Given text:
There's a mess here, all right, but not a Messianic Jew

The BBC this week ran an article with the misleading headline "Israeli police bust 'messianic' prostitution ring." 

It's a misleading headline because normally when the word "Messianic" is used in relation to Jews, it refers to adherents of Messianic Judaism -- but that is not the case with the cult described in the story. Unfortunately, the rest of the story does not make this clear.

Some background: Messianic Judaism is a form of Protestant Christianity that strongly identifies with Jewish ritual, prayers, and cultural identity. In other words, Messianic Jews believe the Jewish Messiah has already come, and his name is Yeshua -- Hebrew for "Jesus." (My own faith journey included brief involvement with the Messianic Jewish community.)

The BBC's story, although not identifying the cult as Christian, reinforces the implication that Messianic Jews were behind the prostitution ring when it refers to women being forced by a "messianic sect" to have sex with "non-Jews":

Details have emerged from Israel about a prostitution ring in which Jewish women were allegedly forced into having sex with non-Jews by a messianic sect.

Two men and two women are being detained on suspicion of exploitation.

Police say the victims were brainwashed into believing that having sex with non-Jews would "save the Jewish people and bring about redemption".

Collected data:

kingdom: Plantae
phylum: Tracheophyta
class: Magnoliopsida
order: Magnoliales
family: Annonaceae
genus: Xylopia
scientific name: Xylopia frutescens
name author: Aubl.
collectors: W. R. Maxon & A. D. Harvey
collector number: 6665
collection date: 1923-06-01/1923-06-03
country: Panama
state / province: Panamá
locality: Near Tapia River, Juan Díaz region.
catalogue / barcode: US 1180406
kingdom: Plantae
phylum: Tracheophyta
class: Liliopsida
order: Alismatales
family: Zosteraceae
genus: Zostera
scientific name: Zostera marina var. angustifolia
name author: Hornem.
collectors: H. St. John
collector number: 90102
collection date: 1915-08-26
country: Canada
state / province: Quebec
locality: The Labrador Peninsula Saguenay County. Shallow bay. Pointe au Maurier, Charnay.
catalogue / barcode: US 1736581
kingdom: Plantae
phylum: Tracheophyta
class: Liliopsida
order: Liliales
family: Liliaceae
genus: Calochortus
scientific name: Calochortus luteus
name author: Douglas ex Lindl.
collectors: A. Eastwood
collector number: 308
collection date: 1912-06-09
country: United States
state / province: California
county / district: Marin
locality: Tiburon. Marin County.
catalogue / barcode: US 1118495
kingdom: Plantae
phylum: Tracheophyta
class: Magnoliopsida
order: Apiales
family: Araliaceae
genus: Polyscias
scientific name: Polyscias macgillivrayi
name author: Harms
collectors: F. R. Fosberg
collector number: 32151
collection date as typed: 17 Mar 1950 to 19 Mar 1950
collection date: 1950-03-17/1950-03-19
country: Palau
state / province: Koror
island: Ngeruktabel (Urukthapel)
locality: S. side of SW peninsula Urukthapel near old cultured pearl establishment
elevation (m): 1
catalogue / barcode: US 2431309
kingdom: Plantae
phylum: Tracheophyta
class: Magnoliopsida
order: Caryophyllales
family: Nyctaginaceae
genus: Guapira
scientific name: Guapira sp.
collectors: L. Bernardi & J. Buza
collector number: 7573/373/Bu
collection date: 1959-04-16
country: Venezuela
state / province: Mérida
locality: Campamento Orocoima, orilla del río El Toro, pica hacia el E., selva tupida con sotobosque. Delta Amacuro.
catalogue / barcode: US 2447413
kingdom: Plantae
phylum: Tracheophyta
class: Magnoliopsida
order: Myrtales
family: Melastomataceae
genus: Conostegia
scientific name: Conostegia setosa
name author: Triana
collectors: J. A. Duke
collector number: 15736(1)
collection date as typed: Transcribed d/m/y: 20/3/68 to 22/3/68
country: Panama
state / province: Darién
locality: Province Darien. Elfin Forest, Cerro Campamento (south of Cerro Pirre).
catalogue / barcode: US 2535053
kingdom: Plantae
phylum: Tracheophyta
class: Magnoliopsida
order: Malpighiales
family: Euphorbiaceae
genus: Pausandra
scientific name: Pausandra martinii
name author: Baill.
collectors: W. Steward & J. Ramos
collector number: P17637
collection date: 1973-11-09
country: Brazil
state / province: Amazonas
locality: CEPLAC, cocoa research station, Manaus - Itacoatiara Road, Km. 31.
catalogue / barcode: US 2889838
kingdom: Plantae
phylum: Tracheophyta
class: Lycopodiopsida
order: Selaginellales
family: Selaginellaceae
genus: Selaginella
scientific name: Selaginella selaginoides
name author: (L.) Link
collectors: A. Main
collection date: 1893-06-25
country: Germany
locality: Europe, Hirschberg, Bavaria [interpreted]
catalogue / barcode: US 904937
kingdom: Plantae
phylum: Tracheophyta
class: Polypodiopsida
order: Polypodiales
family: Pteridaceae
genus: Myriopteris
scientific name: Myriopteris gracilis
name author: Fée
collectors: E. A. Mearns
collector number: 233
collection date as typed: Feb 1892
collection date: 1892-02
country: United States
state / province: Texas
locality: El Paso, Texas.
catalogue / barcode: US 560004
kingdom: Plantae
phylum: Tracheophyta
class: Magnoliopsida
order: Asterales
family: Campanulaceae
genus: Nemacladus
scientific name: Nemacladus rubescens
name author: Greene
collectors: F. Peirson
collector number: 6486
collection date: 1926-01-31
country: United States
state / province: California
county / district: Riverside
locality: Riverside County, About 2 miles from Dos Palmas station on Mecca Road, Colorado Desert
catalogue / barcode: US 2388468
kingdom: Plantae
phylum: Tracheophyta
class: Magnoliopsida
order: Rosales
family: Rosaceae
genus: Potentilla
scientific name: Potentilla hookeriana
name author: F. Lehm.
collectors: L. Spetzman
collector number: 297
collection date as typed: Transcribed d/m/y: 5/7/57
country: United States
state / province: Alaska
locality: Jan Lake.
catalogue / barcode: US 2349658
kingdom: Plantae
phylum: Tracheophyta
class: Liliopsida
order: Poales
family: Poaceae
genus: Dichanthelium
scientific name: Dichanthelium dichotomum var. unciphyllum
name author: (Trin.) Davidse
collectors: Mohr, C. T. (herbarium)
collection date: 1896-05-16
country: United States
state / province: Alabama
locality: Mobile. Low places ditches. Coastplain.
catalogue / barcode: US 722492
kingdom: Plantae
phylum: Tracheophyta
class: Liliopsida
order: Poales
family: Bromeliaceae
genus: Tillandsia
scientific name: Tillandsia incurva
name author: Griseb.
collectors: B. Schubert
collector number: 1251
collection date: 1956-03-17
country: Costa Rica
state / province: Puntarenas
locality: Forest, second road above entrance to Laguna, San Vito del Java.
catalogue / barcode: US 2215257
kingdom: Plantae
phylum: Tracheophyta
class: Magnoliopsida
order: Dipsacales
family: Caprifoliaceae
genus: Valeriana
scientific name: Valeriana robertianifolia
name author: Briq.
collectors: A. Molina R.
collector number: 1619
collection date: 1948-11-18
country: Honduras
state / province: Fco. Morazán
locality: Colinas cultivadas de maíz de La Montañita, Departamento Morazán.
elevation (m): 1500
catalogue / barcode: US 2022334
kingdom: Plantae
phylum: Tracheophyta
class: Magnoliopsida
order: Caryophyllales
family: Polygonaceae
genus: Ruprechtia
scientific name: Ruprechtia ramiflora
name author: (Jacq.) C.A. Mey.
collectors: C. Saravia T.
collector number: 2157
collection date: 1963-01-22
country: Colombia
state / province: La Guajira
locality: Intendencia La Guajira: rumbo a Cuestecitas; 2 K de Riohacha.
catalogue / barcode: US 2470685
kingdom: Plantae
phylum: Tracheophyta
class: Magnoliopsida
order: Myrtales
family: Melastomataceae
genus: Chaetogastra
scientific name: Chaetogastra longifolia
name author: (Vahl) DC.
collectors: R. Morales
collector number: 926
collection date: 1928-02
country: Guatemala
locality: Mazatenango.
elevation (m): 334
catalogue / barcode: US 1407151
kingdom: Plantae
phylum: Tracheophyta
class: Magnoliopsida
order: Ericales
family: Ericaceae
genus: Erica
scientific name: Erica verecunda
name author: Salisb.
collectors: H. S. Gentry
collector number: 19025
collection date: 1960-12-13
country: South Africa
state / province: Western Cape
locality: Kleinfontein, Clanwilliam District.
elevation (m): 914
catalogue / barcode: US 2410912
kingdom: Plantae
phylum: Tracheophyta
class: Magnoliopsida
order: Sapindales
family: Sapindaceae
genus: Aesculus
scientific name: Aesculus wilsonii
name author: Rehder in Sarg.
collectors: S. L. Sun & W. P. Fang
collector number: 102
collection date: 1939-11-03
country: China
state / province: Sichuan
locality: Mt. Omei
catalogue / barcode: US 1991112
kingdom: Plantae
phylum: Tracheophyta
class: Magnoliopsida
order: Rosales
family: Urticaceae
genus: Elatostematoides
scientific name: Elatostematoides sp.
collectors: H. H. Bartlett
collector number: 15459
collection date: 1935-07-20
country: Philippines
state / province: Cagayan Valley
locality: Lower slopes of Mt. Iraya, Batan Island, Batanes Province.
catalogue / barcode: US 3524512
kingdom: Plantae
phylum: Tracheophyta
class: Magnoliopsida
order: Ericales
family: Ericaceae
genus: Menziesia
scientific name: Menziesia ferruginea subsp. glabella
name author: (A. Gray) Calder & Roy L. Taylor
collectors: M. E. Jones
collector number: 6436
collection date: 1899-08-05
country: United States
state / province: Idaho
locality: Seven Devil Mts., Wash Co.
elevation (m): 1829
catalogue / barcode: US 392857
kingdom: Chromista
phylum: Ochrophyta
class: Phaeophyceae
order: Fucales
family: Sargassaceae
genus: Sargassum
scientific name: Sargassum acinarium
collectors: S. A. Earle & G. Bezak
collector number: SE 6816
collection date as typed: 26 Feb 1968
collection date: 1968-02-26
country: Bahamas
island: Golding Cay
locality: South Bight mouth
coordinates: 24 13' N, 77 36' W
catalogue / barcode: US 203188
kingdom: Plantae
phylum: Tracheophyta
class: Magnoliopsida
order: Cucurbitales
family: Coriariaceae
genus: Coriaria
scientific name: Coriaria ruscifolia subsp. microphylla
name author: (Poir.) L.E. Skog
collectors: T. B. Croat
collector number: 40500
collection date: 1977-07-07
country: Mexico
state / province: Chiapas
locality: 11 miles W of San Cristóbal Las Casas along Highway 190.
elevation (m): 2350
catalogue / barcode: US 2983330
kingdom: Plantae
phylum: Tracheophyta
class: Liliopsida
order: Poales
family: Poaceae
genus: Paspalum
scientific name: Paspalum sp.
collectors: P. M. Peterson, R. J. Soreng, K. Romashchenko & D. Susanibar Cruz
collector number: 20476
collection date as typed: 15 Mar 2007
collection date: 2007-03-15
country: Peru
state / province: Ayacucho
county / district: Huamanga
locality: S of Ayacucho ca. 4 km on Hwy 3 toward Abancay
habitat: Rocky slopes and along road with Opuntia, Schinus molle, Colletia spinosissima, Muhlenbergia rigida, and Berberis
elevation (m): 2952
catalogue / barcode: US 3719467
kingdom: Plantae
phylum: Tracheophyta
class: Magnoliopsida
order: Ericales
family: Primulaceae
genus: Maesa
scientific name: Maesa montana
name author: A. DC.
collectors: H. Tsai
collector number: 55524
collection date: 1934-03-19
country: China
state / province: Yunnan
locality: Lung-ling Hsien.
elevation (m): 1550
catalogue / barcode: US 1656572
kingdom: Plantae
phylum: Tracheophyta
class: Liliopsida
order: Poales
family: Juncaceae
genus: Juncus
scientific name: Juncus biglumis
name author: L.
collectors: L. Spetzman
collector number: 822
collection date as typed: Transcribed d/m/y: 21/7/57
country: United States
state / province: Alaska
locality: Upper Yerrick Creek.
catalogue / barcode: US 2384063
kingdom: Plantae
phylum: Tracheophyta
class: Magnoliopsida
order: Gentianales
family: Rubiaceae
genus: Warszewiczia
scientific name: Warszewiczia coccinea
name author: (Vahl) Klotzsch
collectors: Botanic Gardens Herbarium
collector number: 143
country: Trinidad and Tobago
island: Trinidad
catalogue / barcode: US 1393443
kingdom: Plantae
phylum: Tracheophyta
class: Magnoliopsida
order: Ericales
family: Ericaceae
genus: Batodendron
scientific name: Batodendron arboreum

To be done:
• A. According to the commentary, how many people are being detained, and on what suspicion?
• B. Does the commentary support each statement? Answer yes or no and quote the words that decide it. (i) The BBC story identifies the cult as Christian. (ii) Yeshua is Hebrew for "Jesus." (iii) The writer was once briefly involved with the Messianic Jewish community.
• C. List everything the commentary says Messianic Judaism strongly identifies with.
Please answer from the commentary alone, not from the listing.

Outputs:
• A. Two men and two women are being detained on suspicion of exploitation.

• B.
(i) No: "although not identifying the cult as Christian"
(ii) Yes: "his name is Yeshua -- Hebrew for "Jesus.""
(iii) Yes: "My own faith journey included brief involvement with the Messianic Jewish community."

• C. Jewish ritual, prayers, and cultural identity.